TASK REQUIREMENTS |
Find every line containing "repository" in the records below and report the tally as a bare number.

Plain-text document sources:
*****

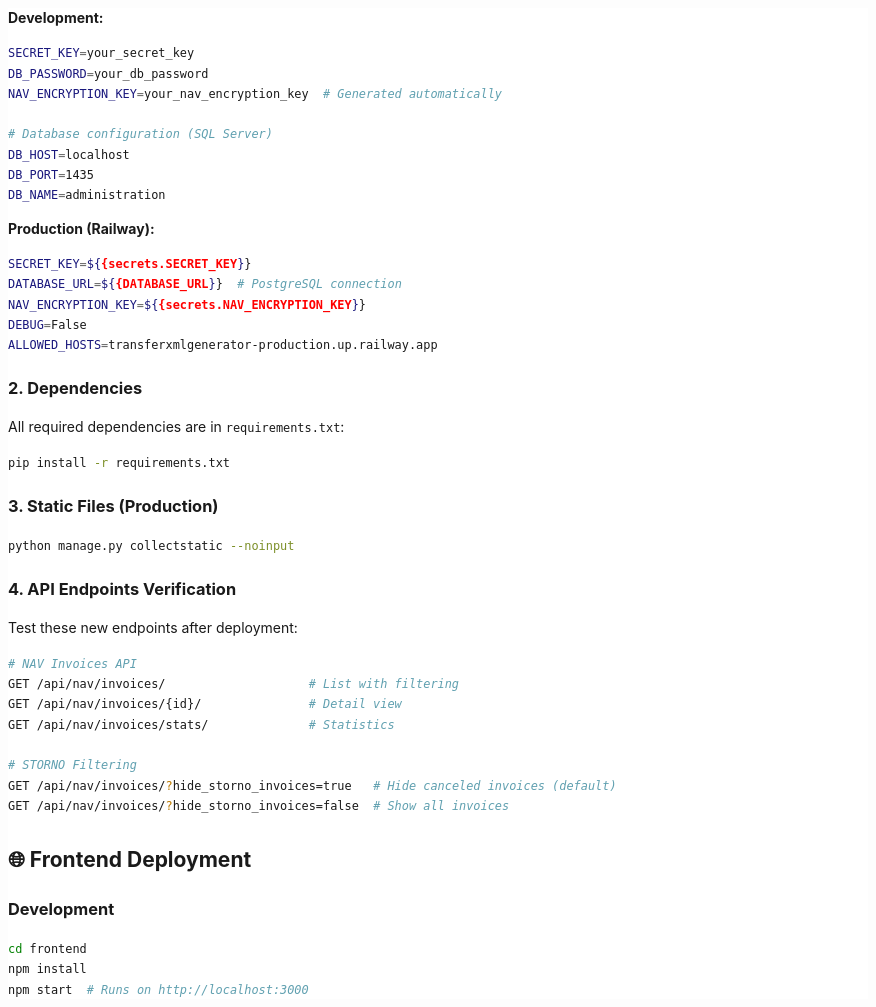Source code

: **Development:**
```bash
SECRET_KEY=your_secret_key
DB_PASSWORD=your_db_password
NAV_ENCRYPTION_KEY=your_nav_encryption_key  # Generated automatically

# Database configuration (SQL Server)
DB_HOST=localhost
DB_PORT=1435
DB_NAME=administration
```

**Production (Railway):**
```bash
SECRET_KEY=${{secrets.SECRET_KEY}}
DATABASE_URL=${{DATABASE_URL}}  # PostgreSQL connection
NAV_ENCRYPTION_KEY=${{secrets.NAV_ENCRYPTION_KEY}}
DEBUG=False
ALLOWED_HOSTS=transferxmlgenerator-production.up.railway.app
```

### 2. Dependencies
All required dependencies are in `requirements.txt`:
```bash
pip install -r requirements.txt
```

### 3. Static Files (Production)
```bash
python manage.py collectstatic --noinput
```

### 4. API Endpoints Verification
Test these new endpoints after deployment:
```bash
# NAV Invoices API
GET /api/nav/invoices/                    # List with filtering
GET /api/nav/invoices/{id}/               # Detail view
GET /api/nav/invoices/stats/              # Statistics

# STORNO Filtering
GET /api/nav/invoices/?hide_storno_invoices=true   # Hide canceled invoices (default)
GET /api/nav/invoices/?hide_storno_invoices=false  # Show all invoices
```

## 🌐 Frontend Deployment

### Development
```bash
cd frontend
npm install
npm start  # Runs on http://localhost:3000
```
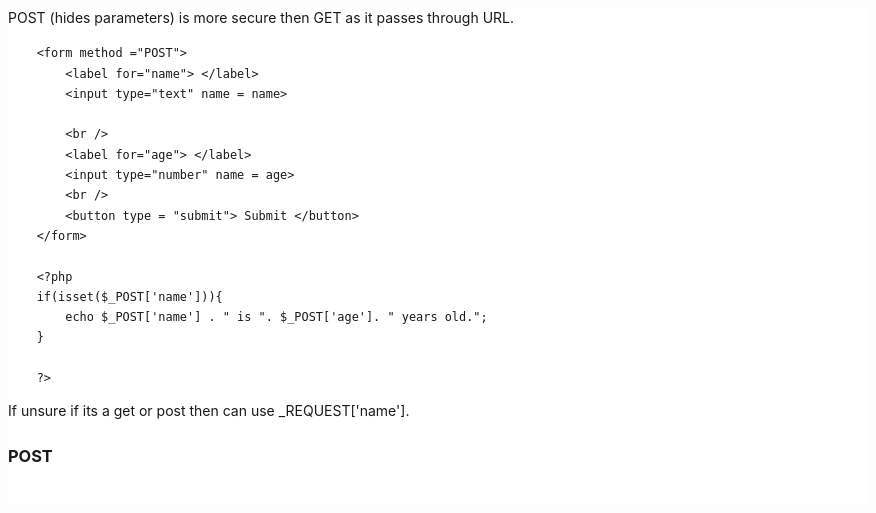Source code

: POST  (hides parameters) is more secure then GET as it passes through URL.
```
    <form method ="POST">
        <label for="name"> </label>
        <input type="text" name = name>

        <br />
        <label for="age"> </label>
        <input type="number" name = age>
        <br />
        <button type = "submit"> Submit </button>
    </form>

    <?php 
    if(isset($_POST['name'])){
        echo $_POST['name'] . " is ". $_POST['age']. " years old.";
    }
    
    ?>
```

If unsure if its a get or post then can use _REQUEST['name'].
<br>

### POST 

<br>



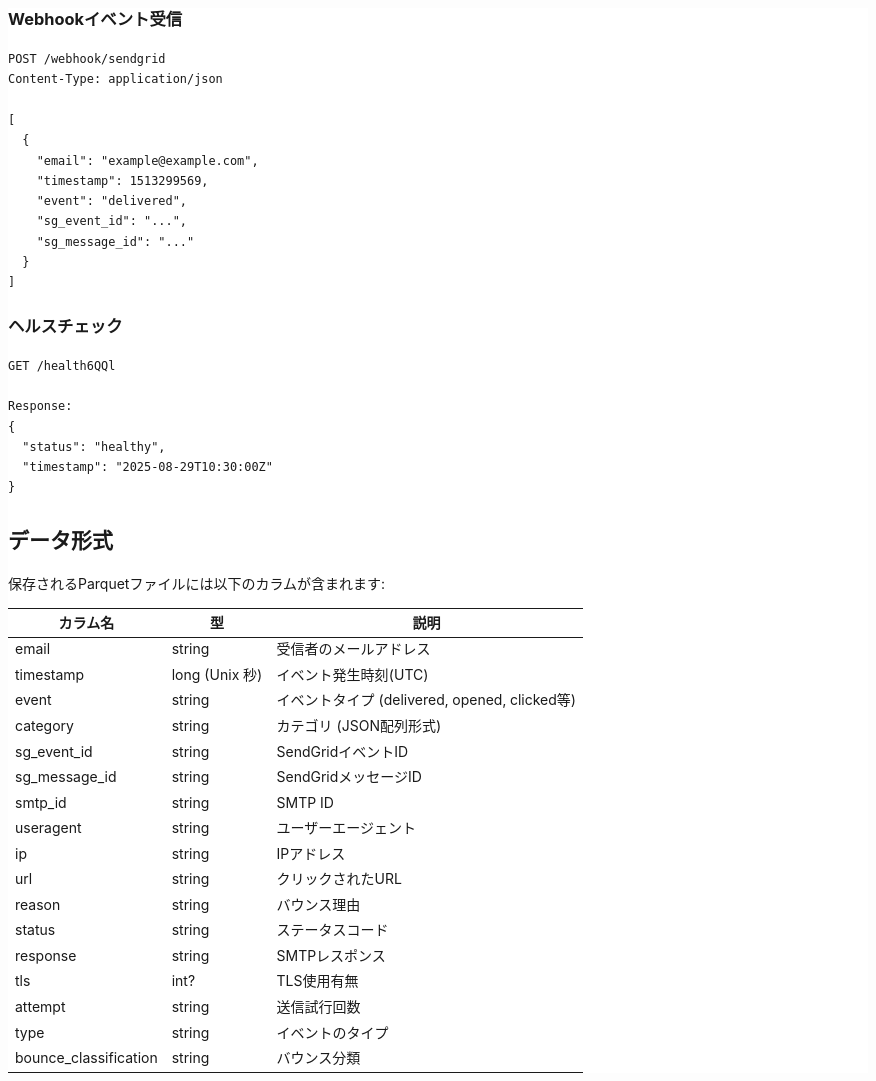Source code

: ### Webhookイベント受信

```http
POST /webhook/sendgrid
Content-Type: application/json

[
  {
    "email": "example@example.com",
    "timestamp": 1513299569,
    "event": "delivered",
    "sg_event_id": "...",
    "sg_message_id": "..."
  }
]
```

### ヘルスチェック

```http
GET /health6QQl

Response:
{
  "status": "healthy",
  "timestamp": "2025-08-29T10:30:00Z"
}
```

## データ形式

保存されるParquetファイルには以下のカラムが含まれます:

| カラム名 | 型 | 説明 |
|---------|---|------|
| email | string | 受信者のメールアドレス |
| timestamp | long (Unix 秒) | イベント発生時刻(UTC) |
| event | string | イベントタイプ (delivered, opened, clicked等) |
| category | string | カテゴリ (JSON配列形式) |
| sg_event_id | string | SendGridイベントID |
| sg_message_id | string | SendGridメッセージID |
| smtp_id | string | SMTP ID |
| useragent | string | ユーザーエージェント |
| ip | string | IPアドレス |
| url | string | クリックされたURL |
| reason | string | バウンス理由 |
| status | string | ステータスコード |
| response | string | SMTPレスポンス |
| tls | int? | TLS使用有無 |
| attempt | string | 送信試行回数 |
| type | string | イベントのタイプ |
| bounce_classification | string | バウンス分類 |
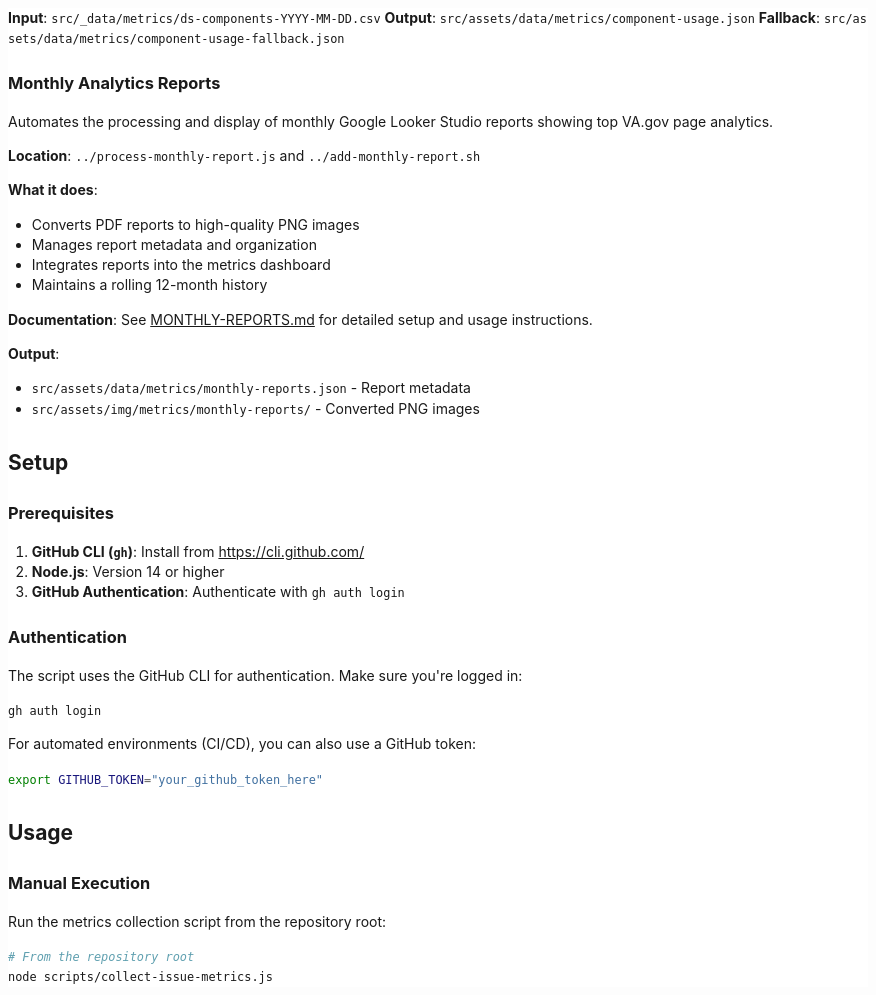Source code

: **Input**: `src/_data/metrics/ds-components-YYYY-MM-DD.csv`
**Output**: `src/assets/data/metrics/component-usage.json`
**Fallback**: `src/assets/data/metrics/component-usage-fallback.json`

### Monthly Analytics Reports

Automates the processing and display of monthly Google Looker Studio reports showing top VA.gov page analytics.

**Location**: `../process-monthly-report.js` and `../add-monthly-report.sh`

**What it does**:
- Converts PDF reports to high-quality PNG images
- Manages report metadata and organization
- Integrates reports into the metrics dashboard
- Maintains a rolling 12-month history

**Documentation**: See [MONTHLY-REPORTS.md](./MONTHLY-REPORTS.md) for detailed setup and usage instructions.

**Output**:

- `src/assets/data/metrics/monthly-reports.json` - Report metadata
- `src/assets/img/metrics/monthly-reports/` - Converted PNG images

## Setup

### Prerequisites

1. **GitHub CLI (`gh`)**: Install from https://cli.github.com/
2. **Node.js**: Version 14 or higher
3. **GitHub Authentication**: Authenticate with `gh auth login`

### Authentication

The script uses the GitHub CLI for authentication. Make sure you're logged in:

```bash
gh auth login
```

For automated environments (CI/CD), you can also use a GitHub token:

```bash
export GITHUB_TOKEN="your_github_token_here"
```

## Usage

### Manual Execution

Run the metrics collection script from the repository root:

```bash
# From the repository root
node scripts/collect-issue-metrics.js
```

*****

REPLY |
2